You could get 100% on the benchmark with an SQL query that pulls the answers from the dataset, but it wouldn't mean your SQL query is more capable than LLMs that didn't do as well in this benchmark.

We want benchmarks to be representative of performance in general (in novel problems with novel data we don't have answers for), not merely of memorization of this specific dataset.

8 comments

pornel

simondotau 7 months ago

My question, perhaps asked in too oblique of a fashion, was why the other LLMs — surely trained on the answers to Connections puzzles too — didn't do as well on this benchmark. Did the data harvesting vacuums at Google and OpenAI really manage to exclude every reference to Connections solutions posted across the internet?
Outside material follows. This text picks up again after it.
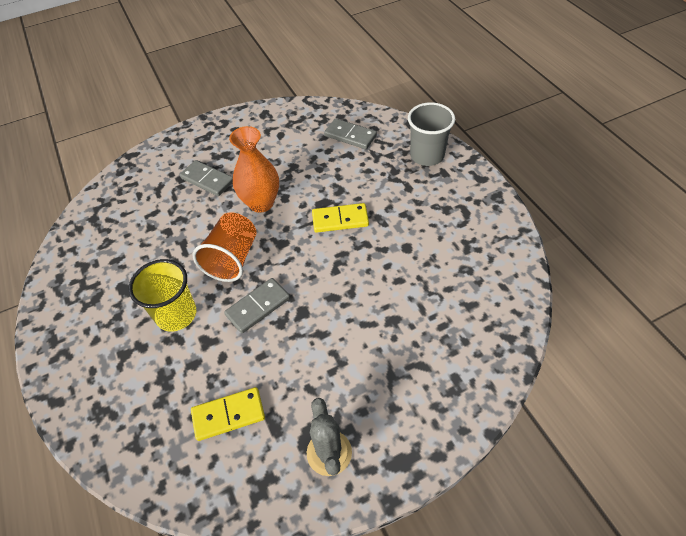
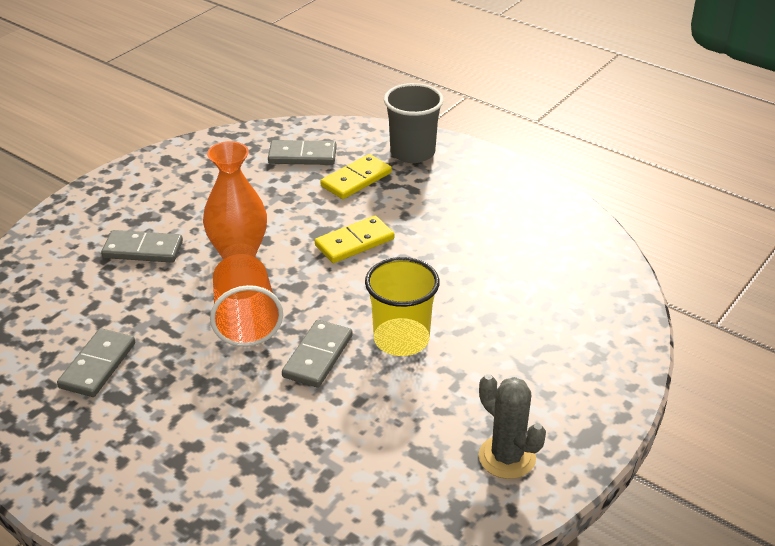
camera: 30 degrees left, 15 degrees down
yellow cup [129,259,196,332] -> yellow cup moved to [365,257,440,356]
yellow domino [191,387,265,441] -> yellow domino moved to [321,154,392,199]
none -> grey domino [57,328,135,397]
LLM weights are, in a very real sense, lossy compression of the training data. If Grok is scoring better, it speaks to the fidelity of their lossy compression as compared to others.

pornel 7 months ago
There's a difficult balance between letting the model simply memorize inputs, and forcing it to figure out a generalisations.
When a model is "lossy" and can't reproduce the data by copying, it's forced to come up with rules to synthesise the answers instead, and this is usually the "intelligent" behavior we want. It should be forced to learn how multiplication works instead of storing every combination of numbers as a fact.
Compression is related to intelligence: https://en.wikipedia.org/wiki/Kolmogorov_complexity
- frozenseven 7 months ago
  
  You're not answering the question. Grok 4 also performs better on the semi-private evaluation sets for ARC-AGI-1 and ARC-AGI-2. It's across-the-board better.
  
  4 replies →
kevinventullo 7 months ago

There are many basic techniques in machine learning designed specifically to avoid memorizing training data. I contend any benchmark which can be “cheated” via memorizing training data is approximately useless. I think comparing how the models perform on say, today’s Connections would be far more informative despite the sample being much smaller. (Or rather any set for which we could guarantee the model hasn’t seen the answer, which I suppose is difficult to achieve since the Connections answers are likely Google-able within hours if not minutes).